B. Rumusan Masalah 1. Pernyataan Masalah
Efek samping yang ditimbulkan oleh terapi hemodialisa pada pasien CKD dalam prevalensi 44,7% hingga 97% mengalami fatigue. Adanya masalah yang timbul selama menjalani hemodialisa akan berdampak terjadinya peningkatan kecemasan pada pasien. Dengan adanya peningkatan kecemasan yang ditimbulkan fatigue pada terapi hemodialisa perlu adanya peran perawat untuk dilakukan pencegahan 2. Pertanyaan Masalah
a. Apakah pasien hemodialisa RS Perkebunan Jember mengalami
fatigue?
b. Adakah peningkatan kecemasan pasien hemodialisa RS Perkebunan
Jember?
c. Adakah hubungan antara fatigue dengan tingkat kecemasan pasien
hemodialisa RS Perkebunan Jember
7
D. Tujuan Penelitian 1. Tujuan Umum
Mengidentifikasi adakah hubungan antara fatigue dengan tingkat kecemasan pada pasien hemodialisa di RS Perkebunan Jember
2. Tujuan Khusus
Tujuan khusus dari penelitian ini adalah :
d. Mengidentifikasi kondisi fatigue pasien hemodialisa
e. Mengidentifikasi tingkat kecemasan pasien hemodialisa
f. Menganalisis hubungan antara fatigue dengan tingkat kecemasan
pasien hemodialisa RS Perkebunan Jember E. Manfaat
1. Manfaat bagi Peneliti
Manfaat bagi peneliti yaitu mampu melakukan proses penelitian dan mendapatkan ilmu serta wawasan mengenai hubungan antara fatigue dengan tingkat kecemasan pasien hemodialisa.
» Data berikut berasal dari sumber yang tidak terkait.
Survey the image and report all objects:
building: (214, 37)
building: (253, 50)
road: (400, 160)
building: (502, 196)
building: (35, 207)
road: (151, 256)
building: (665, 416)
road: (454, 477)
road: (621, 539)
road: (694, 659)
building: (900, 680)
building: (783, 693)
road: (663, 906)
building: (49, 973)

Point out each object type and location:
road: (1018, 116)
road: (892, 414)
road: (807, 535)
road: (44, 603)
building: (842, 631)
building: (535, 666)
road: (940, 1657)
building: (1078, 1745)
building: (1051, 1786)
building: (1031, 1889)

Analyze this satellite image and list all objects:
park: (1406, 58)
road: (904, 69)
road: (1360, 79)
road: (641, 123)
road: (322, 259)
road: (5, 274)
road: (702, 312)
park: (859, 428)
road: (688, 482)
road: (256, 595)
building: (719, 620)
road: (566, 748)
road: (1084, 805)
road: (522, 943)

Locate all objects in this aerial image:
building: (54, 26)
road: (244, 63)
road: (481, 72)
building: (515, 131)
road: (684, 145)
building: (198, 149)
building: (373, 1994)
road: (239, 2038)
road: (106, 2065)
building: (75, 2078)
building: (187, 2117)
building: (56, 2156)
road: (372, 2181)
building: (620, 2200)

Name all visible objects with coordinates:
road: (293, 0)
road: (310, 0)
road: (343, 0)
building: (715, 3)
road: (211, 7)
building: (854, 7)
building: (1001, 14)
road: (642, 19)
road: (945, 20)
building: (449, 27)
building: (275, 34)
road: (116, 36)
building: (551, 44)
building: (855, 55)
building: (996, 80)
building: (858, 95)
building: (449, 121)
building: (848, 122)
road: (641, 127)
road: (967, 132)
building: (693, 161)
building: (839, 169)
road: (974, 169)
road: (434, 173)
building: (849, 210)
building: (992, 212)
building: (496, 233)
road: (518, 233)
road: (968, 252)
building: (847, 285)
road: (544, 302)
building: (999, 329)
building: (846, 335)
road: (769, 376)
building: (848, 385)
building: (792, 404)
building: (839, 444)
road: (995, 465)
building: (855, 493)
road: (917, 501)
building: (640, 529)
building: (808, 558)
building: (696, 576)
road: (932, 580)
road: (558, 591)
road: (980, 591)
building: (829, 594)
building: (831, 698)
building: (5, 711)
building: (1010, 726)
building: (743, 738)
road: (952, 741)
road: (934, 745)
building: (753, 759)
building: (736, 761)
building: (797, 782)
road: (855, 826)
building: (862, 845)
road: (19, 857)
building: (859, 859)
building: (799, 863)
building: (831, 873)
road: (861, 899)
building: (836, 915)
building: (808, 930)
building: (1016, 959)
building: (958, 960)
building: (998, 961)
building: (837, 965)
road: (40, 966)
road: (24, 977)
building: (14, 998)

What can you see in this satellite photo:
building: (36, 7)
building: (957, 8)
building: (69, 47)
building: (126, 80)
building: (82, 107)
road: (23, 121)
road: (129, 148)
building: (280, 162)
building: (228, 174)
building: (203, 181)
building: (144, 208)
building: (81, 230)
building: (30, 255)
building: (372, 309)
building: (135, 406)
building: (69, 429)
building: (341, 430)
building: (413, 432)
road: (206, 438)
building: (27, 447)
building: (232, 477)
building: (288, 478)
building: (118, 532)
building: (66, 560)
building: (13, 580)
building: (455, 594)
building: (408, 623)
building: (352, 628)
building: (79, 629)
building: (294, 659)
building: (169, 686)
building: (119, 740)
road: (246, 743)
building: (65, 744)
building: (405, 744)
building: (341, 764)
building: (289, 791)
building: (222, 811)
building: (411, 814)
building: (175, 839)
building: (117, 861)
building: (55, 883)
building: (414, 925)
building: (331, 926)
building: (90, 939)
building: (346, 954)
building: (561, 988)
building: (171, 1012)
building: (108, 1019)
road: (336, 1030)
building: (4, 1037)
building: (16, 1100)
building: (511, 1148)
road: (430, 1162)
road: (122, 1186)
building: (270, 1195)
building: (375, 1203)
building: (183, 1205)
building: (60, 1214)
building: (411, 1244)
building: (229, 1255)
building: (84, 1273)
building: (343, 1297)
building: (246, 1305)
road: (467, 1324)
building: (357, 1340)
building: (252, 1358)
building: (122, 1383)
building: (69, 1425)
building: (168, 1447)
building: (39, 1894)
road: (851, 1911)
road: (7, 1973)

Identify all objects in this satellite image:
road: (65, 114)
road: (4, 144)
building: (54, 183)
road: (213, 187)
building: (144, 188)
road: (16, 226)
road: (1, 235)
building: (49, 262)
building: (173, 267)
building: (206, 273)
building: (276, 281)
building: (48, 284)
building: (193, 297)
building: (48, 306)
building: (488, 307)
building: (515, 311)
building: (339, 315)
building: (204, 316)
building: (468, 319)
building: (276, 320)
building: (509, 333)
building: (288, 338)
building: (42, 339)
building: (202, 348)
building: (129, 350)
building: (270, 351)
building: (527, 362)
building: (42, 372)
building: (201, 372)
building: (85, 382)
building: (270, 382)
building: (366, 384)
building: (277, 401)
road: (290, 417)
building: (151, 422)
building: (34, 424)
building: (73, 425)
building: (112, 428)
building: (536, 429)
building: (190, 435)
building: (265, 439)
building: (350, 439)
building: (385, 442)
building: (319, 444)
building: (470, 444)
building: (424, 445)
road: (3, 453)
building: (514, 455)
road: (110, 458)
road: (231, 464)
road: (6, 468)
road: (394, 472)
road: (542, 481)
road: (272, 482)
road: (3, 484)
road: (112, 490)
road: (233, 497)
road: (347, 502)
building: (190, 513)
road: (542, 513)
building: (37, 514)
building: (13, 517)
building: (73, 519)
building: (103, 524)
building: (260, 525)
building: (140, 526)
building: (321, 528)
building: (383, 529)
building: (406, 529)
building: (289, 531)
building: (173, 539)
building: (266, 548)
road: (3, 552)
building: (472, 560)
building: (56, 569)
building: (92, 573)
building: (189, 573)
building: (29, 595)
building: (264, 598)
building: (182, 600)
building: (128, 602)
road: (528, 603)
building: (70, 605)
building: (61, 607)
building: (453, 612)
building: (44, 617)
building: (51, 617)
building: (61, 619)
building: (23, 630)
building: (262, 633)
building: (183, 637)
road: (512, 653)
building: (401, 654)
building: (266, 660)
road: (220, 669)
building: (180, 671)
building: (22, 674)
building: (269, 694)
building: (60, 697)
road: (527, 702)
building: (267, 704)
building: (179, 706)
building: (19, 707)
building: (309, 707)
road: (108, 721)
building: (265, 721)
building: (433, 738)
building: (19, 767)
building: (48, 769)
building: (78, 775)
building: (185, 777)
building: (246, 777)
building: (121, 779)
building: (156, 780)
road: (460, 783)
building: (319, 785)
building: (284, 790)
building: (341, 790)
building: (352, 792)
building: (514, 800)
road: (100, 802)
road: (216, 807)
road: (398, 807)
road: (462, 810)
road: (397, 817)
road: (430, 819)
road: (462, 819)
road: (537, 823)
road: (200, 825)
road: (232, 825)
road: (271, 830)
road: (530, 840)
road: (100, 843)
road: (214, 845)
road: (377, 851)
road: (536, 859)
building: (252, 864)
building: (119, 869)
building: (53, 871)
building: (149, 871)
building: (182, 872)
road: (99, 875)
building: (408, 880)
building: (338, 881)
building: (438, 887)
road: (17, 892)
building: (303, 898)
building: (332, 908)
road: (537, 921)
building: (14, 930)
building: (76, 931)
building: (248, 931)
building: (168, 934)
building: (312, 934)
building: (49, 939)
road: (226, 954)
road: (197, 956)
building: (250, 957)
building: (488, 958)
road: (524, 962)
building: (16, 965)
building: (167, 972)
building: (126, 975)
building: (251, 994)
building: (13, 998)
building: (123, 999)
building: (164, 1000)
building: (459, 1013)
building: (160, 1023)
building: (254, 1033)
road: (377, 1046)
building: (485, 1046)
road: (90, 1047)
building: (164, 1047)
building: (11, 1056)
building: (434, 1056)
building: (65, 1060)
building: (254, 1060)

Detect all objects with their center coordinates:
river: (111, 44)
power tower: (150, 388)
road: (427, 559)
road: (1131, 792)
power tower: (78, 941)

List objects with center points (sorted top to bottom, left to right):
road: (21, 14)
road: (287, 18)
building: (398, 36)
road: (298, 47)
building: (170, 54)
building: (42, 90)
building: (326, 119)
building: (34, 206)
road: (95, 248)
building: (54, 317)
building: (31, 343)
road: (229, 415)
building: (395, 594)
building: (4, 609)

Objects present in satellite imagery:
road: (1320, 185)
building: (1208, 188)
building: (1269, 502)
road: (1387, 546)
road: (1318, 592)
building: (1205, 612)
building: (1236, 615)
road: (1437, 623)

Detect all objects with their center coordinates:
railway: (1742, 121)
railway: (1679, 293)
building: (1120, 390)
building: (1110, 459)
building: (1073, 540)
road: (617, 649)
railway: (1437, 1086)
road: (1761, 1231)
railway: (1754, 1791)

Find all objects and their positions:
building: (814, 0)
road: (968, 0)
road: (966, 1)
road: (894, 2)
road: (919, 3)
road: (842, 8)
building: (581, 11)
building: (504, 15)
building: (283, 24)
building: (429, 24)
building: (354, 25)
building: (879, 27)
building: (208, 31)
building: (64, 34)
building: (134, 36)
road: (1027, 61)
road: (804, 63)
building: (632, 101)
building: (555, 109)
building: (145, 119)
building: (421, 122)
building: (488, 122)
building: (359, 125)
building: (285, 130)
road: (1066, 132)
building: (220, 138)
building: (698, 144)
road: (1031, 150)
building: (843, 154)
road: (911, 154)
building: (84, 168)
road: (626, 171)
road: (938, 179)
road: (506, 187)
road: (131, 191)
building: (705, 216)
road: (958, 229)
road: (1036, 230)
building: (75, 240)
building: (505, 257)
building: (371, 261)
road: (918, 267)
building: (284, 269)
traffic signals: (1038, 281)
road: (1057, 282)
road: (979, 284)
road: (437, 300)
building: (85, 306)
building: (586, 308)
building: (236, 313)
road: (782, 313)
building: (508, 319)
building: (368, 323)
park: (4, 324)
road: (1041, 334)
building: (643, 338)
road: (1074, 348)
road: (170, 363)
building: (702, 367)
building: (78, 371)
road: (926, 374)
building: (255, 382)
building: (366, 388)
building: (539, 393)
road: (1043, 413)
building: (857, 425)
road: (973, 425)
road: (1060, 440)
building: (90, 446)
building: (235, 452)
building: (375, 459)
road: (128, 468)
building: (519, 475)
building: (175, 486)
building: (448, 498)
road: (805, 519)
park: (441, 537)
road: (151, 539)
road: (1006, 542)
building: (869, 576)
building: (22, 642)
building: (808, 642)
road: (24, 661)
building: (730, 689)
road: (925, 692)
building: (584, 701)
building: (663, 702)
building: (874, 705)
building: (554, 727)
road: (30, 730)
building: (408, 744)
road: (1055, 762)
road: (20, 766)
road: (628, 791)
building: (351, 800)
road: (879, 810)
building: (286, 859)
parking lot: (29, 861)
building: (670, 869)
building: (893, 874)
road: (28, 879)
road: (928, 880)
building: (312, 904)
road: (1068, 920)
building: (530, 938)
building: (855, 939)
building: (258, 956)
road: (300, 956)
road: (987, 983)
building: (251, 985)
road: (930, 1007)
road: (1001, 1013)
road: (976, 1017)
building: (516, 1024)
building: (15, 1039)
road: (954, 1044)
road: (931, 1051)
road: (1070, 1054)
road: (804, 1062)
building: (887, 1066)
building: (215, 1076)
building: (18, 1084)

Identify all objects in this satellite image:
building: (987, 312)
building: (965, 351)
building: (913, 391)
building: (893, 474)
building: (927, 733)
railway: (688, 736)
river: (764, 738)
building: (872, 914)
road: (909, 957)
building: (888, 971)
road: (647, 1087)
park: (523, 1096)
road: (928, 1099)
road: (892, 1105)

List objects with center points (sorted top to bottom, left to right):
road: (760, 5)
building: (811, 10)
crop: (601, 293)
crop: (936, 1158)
2. Manfaat bagi Pendidikan
Penelitian ini diharapkan mampu menambah pembaruan keilmuan dan referensi agar dapat dimanfaatkan dengan baik bagi institusi pendidikan. 3. Manfaat bagi Pelayanan Kesehatan
Penelitian ini diharapkan dapat menjadi landasan bagi tenaga kesehatan dalam menciptakan strategiuntuk menyelesaikan masalah yang ada yang berkaitan dengan fatigue dan tingkat kecemasan yang dialami oleh pasien dalam melakukan hemodialisa.